# Rave Signature blend - resting?



## gingerneil (Aug 21, 2014)

I just taken delivery of 1kg of Rave Signature that was roasted yesterday. This is the freshest coffee I've ever had.... How long does it need to rest before being used for espresso?


----------



## Mrboots2u (May 10, 2013)

Should be OK from 5 days in terms of getting repeatable shots. Regular buyers I think will relate taste improves at 10 .


----------



## Spazbarista (Dec 6, 2011)

I'd put 250g of it in the hopper and shove the rest in the freezer


----------



## gingerneil (Aug 21, 2014)

It'll likely only last a fortnight, 3 weeks at the most. So I'm not sure if it's worth freezing.

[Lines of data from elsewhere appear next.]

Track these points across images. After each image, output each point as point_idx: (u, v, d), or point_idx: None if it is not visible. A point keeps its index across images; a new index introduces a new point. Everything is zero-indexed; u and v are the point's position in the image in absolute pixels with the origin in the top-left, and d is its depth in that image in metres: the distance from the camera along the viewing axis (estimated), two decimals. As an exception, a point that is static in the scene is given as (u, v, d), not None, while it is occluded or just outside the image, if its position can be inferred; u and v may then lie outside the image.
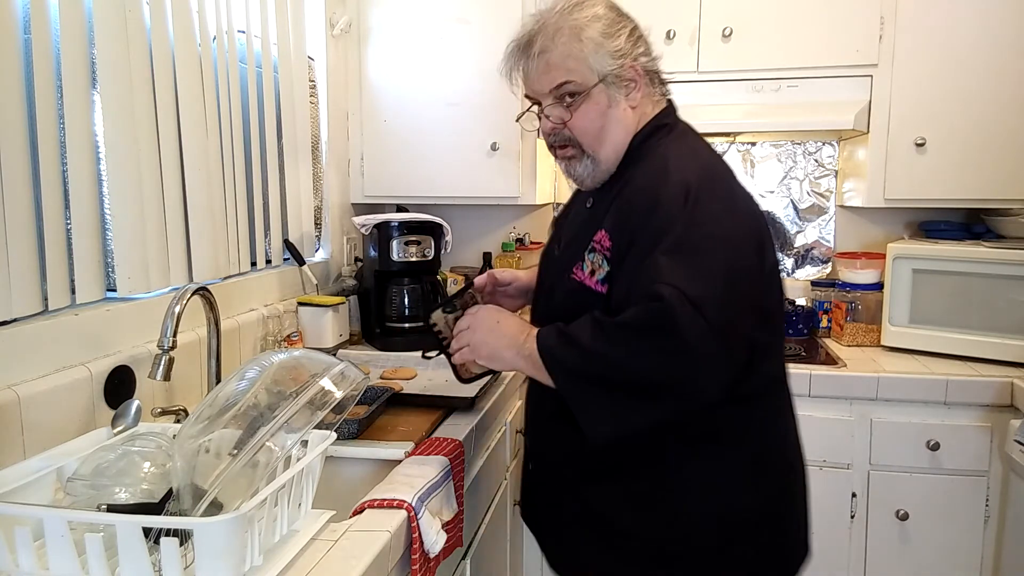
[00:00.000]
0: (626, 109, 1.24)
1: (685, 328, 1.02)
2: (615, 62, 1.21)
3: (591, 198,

I've got a few cheapo supermarket beans left that bought to use when getting used to my grinder. I'll work through those and cons back to the Rave batch mid week.


----------



## gingerneil (Aug 21, 2014)

Duplicate post


----------



## urbanbumpkin (Jan 30, 2013)

I'd say Raves stuff tends to come into its own in 10 days. Agree with at least 5 days rest.

I'm a 2 shot a day person on average (3 at the weekend), so could get through kilo a month easily.


----------



## Eyedee (Sep 13, 2010)

It changes character at 10 days, tastes like a different bean then. That was my experience with Signature blend.

Ian


----------



## gingerneil (Aug 21, 2014)

OK - thanks all.


----------